The mood is tense as they reach Bad City limits. Arash gets out of the car. What is he going to do? Try to take revenge on the Girl? Leave her? In the end he gets back in the car. The second to last shot of the film is them staring at each other across the center console as a song plays on the tape deck. The last shot of the film is the lights on the back of the car coming to life as Arash puts it in gear and drives onto the highway, and towards their new life, however long that lasts and however violently that ends.



The main question I have, and I think it’s a very important one, is this: Is Arash a Renfield?

I think he’s not, and I find how firmly the movie makes sure you don’t get the impression he’s a Renfield to be unsatisfying. At no point in the movie does he intentionally help the Girl feed or kill, nor does he make the intentional decision not to stop her from feeding or killing; indeed, by the end of the film it’s not clear he actually even fully knows what the deal is here, or what he’s signed up for. That could be fine -- if the Girl was more of a monster.



The idea of a vampire that only feeds by killing bad men, on top of being a bit childish and a bit boring, is an idea that puts the vampire squarely outside the bounds of the horror genre. Morbius is that kind of vampire, and that’s instructive; a vampire who believes they can use their curse to murder evildoers for the good of the people can be tragically delusional, but if they are proven to be straightforwardly correct in that delusion, they’re a superhero. A Girl Walks Home Alone at Night does not fully commit that category error -- we do get an extremely brief scene, never commented on or followed up on to my recollection, where the Girl kills and eats a homeless man in a back alley after leaving Atti’s. He is not a righteous kill, like Saeed or Hossein. But the film has a very light touch with the Girl, far removed from the visceral and monstrously unfair murders of the townsfolk committed by the vampire child in Let the Right One In.

In the end, the deal that a Renfield makes is the surrender of the self to a lover (sometimes simply a master, but in modern adaptations, usually a lover) in return for the chance to bear witness to unearthly death.
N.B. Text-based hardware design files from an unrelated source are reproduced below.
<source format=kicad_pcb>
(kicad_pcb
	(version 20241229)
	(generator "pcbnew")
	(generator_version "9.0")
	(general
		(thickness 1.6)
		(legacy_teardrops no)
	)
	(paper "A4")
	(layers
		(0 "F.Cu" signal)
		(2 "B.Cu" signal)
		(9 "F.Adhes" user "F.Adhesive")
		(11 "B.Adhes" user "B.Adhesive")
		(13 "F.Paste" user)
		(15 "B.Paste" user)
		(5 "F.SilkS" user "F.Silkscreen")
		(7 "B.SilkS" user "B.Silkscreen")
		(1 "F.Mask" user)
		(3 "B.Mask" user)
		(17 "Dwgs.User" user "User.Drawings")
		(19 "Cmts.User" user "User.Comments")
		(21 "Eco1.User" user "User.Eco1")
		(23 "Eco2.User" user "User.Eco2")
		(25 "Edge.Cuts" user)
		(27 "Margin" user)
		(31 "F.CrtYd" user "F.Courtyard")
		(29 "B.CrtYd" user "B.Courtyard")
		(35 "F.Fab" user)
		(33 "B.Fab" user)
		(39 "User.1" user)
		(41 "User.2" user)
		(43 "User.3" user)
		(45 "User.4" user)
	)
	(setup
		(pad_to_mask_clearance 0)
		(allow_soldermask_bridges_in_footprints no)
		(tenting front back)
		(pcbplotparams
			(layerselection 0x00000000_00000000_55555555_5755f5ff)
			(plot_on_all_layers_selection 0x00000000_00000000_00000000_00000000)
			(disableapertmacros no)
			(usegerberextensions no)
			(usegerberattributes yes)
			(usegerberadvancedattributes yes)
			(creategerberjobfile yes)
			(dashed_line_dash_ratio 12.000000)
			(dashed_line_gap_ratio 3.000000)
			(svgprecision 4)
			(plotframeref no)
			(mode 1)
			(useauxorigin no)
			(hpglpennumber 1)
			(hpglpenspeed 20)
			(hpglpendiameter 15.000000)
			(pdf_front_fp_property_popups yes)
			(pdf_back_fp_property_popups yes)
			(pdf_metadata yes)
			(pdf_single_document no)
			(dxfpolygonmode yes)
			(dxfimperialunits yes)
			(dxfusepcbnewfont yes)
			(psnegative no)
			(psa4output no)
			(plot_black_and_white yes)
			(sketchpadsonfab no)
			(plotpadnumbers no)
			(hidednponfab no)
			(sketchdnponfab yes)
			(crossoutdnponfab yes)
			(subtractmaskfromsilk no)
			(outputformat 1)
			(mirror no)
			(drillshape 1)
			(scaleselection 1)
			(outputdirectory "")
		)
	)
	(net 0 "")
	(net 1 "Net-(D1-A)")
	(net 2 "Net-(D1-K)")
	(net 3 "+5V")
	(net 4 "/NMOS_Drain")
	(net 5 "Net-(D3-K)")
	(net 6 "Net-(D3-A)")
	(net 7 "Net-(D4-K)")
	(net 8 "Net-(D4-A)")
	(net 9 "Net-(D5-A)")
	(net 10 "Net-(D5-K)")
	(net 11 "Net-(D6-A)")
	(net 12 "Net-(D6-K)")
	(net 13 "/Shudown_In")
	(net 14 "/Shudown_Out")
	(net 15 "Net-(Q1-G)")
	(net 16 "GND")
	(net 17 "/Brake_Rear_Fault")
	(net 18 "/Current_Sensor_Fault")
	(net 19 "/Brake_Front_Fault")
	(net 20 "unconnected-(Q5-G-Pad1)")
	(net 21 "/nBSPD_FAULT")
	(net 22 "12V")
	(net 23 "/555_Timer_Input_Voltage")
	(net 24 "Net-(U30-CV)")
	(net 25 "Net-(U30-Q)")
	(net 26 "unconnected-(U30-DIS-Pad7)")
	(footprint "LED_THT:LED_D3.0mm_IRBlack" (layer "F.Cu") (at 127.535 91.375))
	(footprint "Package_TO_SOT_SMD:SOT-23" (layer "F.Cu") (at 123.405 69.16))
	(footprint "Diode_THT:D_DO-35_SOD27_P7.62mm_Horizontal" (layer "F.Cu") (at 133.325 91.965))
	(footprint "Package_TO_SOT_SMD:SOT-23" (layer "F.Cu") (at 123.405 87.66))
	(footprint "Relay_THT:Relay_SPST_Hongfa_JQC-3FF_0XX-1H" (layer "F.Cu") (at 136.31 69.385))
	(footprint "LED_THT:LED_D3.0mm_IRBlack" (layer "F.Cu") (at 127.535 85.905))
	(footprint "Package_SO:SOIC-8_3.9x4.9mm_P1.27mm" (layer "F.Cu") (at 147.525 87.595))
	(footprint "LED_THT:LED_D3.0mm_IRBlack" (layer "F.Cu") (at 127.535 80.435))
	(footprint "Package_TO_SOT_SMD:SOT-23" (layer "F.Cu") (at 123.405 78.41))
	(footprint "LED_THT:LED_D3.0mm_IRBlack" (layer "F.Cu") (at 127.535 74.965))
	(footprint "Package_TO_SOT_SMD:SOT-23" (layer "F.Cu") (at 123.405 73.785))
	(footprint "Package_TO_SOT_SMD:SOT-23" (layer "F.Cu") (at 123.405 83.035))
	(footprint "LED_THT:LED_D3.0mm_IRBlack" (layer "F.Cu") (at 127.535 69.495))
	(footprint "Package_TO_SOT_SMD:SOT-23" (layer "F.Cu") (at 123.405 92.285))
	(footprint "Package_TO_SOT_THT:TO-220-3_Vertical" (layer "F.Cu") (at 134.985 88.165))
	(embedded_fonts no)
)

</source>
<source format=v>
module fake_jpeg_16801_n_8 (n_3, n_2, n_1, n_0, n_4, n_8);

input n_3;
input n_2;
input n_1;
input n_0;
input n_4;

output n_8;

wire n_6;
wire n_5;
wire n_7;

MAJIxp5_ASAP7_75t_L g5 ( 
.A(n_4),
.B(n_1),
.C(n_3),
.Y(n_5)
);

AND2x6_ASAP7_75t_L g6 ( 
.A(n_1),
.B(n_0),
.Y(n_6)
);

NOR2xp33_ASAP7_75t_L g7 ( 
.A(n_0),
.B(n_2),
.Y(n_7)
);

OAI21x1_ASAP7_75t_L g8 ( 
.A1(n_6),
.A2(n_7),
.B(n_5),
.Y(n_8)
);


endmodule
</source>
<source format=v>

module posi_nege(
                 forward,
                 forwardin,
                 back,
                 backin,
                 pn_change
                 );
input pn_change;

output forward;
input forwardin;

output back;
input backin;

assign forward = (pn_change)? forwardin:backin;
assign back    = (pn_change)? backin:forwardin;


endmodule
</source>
Arash just…never gets there during A Girl Walks Home Alone at Night. It’s almost certainly something that’s going to happen one way or another with the character in the next couple days, maybe the next couple hours starting from the moment he gets back in the car -- but we never see it. And while there can be valid artistic reasons for leaving that hanging in the air and unresolved, there honestly really isn’t that much going on in the rest of the film to justify it.
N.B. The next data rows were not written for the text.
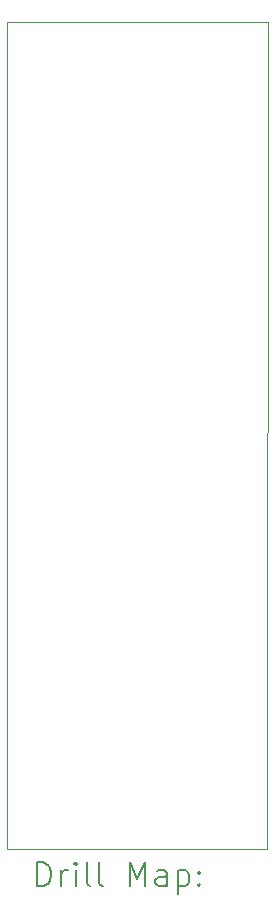
<source format=gbr>
%TF.GenerationSoftware,KiCad,Pcbnew,8.0.5*%
%TF.CreationDate,2024-10-01T14:56:49-07:00*%
%TF.ProjectId,gr25_nodes,67723235-5f6e-46f6-9465-732e6b696361,rev?*%
%TF.SameCoordinates,Original*%
%TF.FileFunction,Drillmap*%
%TF.FilePolarity,Positive*%
%FSLAX45Y45*%
G04 Gerber Fmt 4.5, Leading zero omitted, Abs format (unit mm)*
G04 Created by KiCad (PCBNEW 8.0.5) date 2024-10-01 14:56:49*
%MOMM*%
%LPD*%
G01*
G04 APERTURE LIST*
%ADD10C,0.100000*%
%ADD11C,0.200000*%
G04 APERTURE END LIST*
D10*
X13075000Y-9775000D02*
X13077500Y-2777500D01*
X10875000Y-2775000D02*
X10872500Y-9775000D01*
X13077500Y-2777500D02*
X10875000Y-2775000D01*
X10872500Y-9775000D02*
X13075000Y-9775000D01*
D11*
X11128277Y-10091484D02*
X11128277Y-9891484D01*
X11128277Y-9891484D02*
X11175896Y-9891484D01*
X11175896Y-9891484D02*
X11204467Y-9901008D01*
X11204467Y-9901008D02*
X11223515Y-9920055D01*
X11223515Y-9920055D02*
X11233039Y-9939103D01*
X11233039Y-9939103D02*
X11242562Y-9977198D01*
X11242562Y-9977198D02*
X11242562Y-10005770D01*
X11242562Y-10005770D02*
X11233039Y-10043865D01*
X11233039Y-10043865D02*
X11223515Y-10062912D01*
X11223515Y-10062912D02*
X11204467Y-10081960D01*
X11204467Y-10081960D02*
X11175896Y-10091484D01*
X11175896Y-10091484D02*
X11128277Y-10091484D01*
X11328277Y-10091484D02*
X11328277Y-9958150D01*
X11328277Y-9996246D02*
X11337801Y-9977198D01*
X11337801Y-9977198D02*
X11347324Y-9967674D01*
X11347324Y-9967674D02*
X11366372Y-9958150D01*
X11366372Y-9958150D02*
X11385420Y-9958150D01*
X11452086Y-10091484D02*
X11452086Y-9958150D01*
X11452086Y-9891484D02*
X11442562Y-9901008D01*
X11442562Y-9901008D02*
X11452086Y-9910531D01*
X11452086Y-9910531D02*
X11461610Y-9901008D01*
X11461610Y-9901008D02*
X11452086Y-9891484D01*
X11452086Y-9891484D02*
X11452086Y-9910531D01*
X11575896Y-10091484D02*
X11556848Y-10081960D01*
X11556848Y-10081960D02*
X11547324Y-10062912D01*
X11547324Y-10062912D02*
X11547324Y-9891484D01*
X11680658Y-10091484D02*
X11661610Y-10081960D01*
X11661610Y-10081960D02*
X11652086Y-10062912D01*
X11652086Y-10062912D02*
X11652086Y-9891484D01*
X11909229Y-10091484D02*
X11909229Y-9891484D01*
X11909229Y-9891484D02*
X11975896Y-10034341D01*
X11975896Y-10034341D02*
X12042562Y-9891484D01*
X12042562Y-9891484D02*
X12042562Y-10091484D01*
X12223515Y-10091484D02*
X12223515Y-9986722D01*
X12223515Y-9986722D02*
X12213991Y-9967674D01*
X12213991Y-9967674D02*
X12194943Y-9958150D01*
X12194943Y-9958150D02*
X12156848Y-9958150D01*
X12156848Y-9958150D02*
X12137801Y-9967674D01*
X12223515Y-10081960D02*
X12204467Y-10091484D01*
X12204467Y-10091484D02*
X12156848Y-10091484D01*
X12156848Y-10091484D02*
X12137801Y-10081960D01*
X12137801Y-10081960D02*
X12128277Y-10062912D01*
X12128277Y-10062912D02*
X12128277Y-10043865D01*
X12128277Y-10043865D02*
X12137801Y-10024817D01*
X12137801Y-10024817D02*
X12156848Y-10015293D01*
X12156848Y-10015293D02*
X12204467Y-10015293D01*
X12204467Y-10015293D02*
X12223515Y-10005770D01*
X12318753Y-9958150D02*
X12318753Y-10158150D01*
X12318753Y-9967674D02*
X12337801Y-9958150D01*
X12337801Y-9958150D02*
X12375896Y-9958150D01*
X12375896Y-9958150D02*
X12394943Y-9967674D01*
X12394943Y-9967674D02*
X12404467Y-9977198D01*
X12404467Y-9977198D02*
X12413991Y-9996246D01*
X12413991Y-9996246D02*
X12413991Y-10053389D01*
X12413991Y-10053389D02*
X12404467Y-10072436D01*
X12404467Y-10072436D02*
X12394943Y-10081960D01*
X12394943Y-10081960D02*
X12375896Y-10091484D01*
X12375896Y-10091484D02*
X12337801Y-10091484D01*
X12337801Y-10091484D02*
X12318753Y-10081960D01*
X12499705Y-10072436D02*
X12509229Y-10081960D01*
X12509229Y-10081960D02*
X12499705Y-10091484D01*
X12499705Y-10091484D02*
X12490182Y-10081960D01*
X12490182Y-10081960D02*
X12499705Y-10072436D01*
X12499705Y-10072436D02*
X12499705Y-10091484D01*
X12499705Y-9967674D02*
X12509229Y-9977198D01*
X12509229Y-9977198D02*
X12499705Y-9986722D01*
X12499705Y-9986722D02*
X12490182Y-9977198D01*
X12490182Y-9977198D02*
X12499705Y-9967674D01*
X12499705Y-9967674D02*
X12499705Y-9986722D01*
M02*

</source>
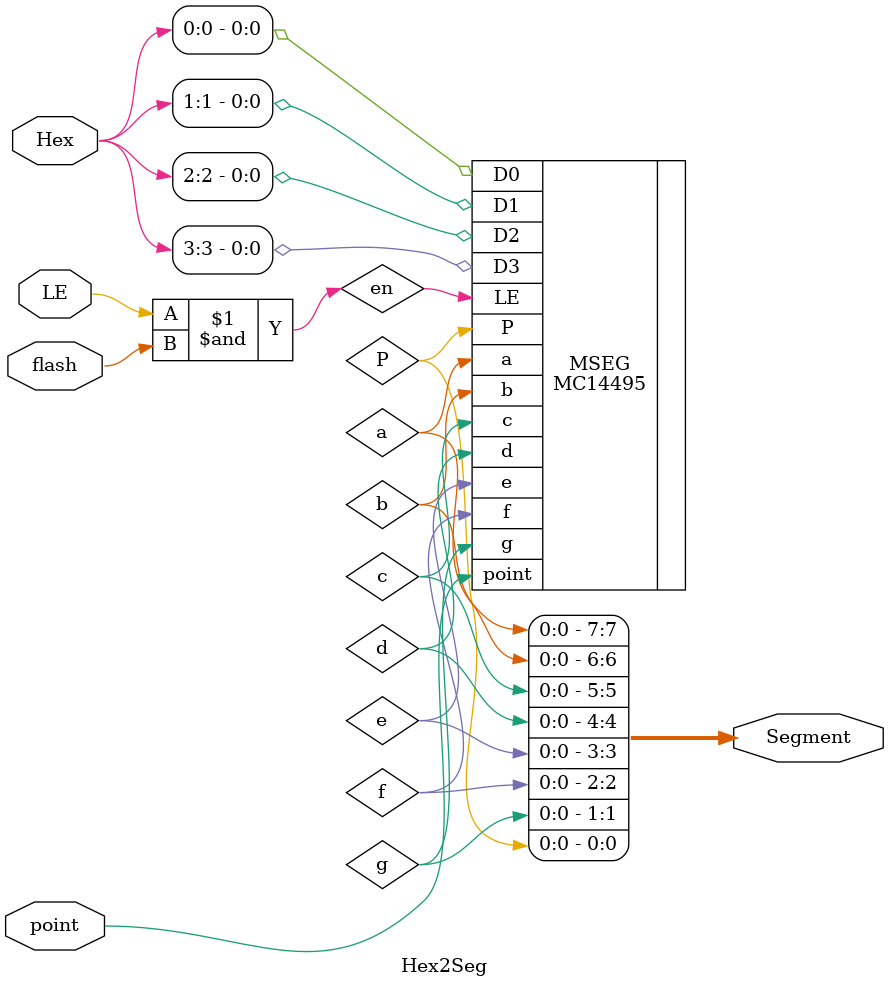
<source format=v>
`timescale 1ns / 1ps
module Hex2Seg(input [3:0]Hex,
					input LE,
					input point,
					input flash,
					output[7:0]Segment
    );
	 wire en = LE & flash;
	 MC14495	MSEG(.D3(Hex[3]),.D2(Hex[2]),.D1(Hex[1]),.D0(Hex[0]),.LE(en),.point(point),
					  .a(a),.b(b),.c(c),.d(d),.e(e),.f(f),.g(g),.P(P));
	assign Segment = {a,b,c,d,e,f,g,P};


endmodule





</source>
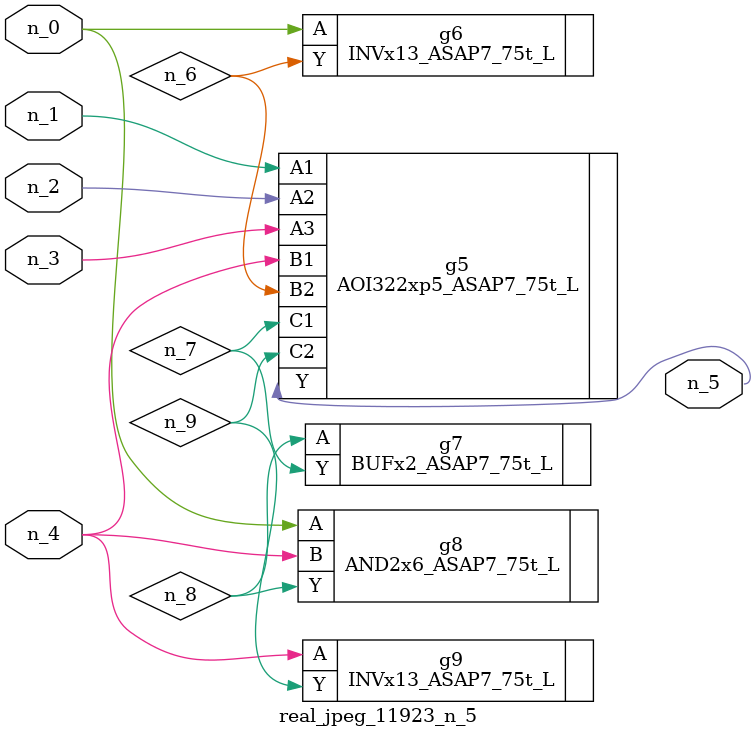
<source format=v>
module real_jpeg_11923_n_5 (n_4, n_0, n_1, n_2, n_3, n_5);

input n_4;
input n_0;
input n_1;
input n_2;
input n_3;

output n_5;

wire n_8;
wire n_6;
wire n_7;
wire n_9;

INVx13_ASAP7_75t_L g6 ( 
.A(n_0),
.Y(n_6)
);

AND2x6_ASAP7_75t_L g8 ( 
.A(n_0),
.B(n_4),
.Y(n_8)
);

AOI322xp5_ASAP7_75t_L g5 ( 
.A1(n_1),
.A2(n_2),
.A3(n_3),
.B1(n_4),
.B2(n_6),
.C1(n_7),
.C2(n_9),
.Y(n_5)
);

INVx13_ASAP7_75t_L g9 ( 
.A(n_4),
.Y(n_9)
);

BUFx2_ASAP7_75t_L g7 ( 
.A(n_8),
.Y(n_7)
);


endmodule
</source>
But it’s such a beautiful looking film. That’s one thing that hasn’t worn off at all on multiple watches. The content might get a bit self-indulgent or scattershot, but the sets are perfect, the shots are perfect, the lighting is perfect except that it’s the 2010s so there has to be pronounced lens flare everywhere even in black-and-white; I enjoyed my time with A Girl Walks Home Alone at Night, and it’s a film I will watch again. Problems with structure in the third act and proper Renfield-ing are problems of the moment; the image of the Girl skateboarding down the street, her chabor billowing behind her like Dracula’s cloak, is what you come to the movies for.

(On a personal note: I was introduced to this film about a decade ago now by my close friend Dani, who passed in 2024. The main reason she loved it was a lot of the stuff I critiqued above: It was about a cool lady with great vibes who murdered a bunch of shitty men. And that’s more than fair, but doesn’t make for great column material. But she also liked Rockabilly, a trans character who wanders through this film not getting murdered or attacked or doing much of anything besides being trans. And dancing, of course, because everyone but the shitty men do. I thought that was worth mentioning in the film’s favor, and I’m glad to be able to write about one of her favorites.)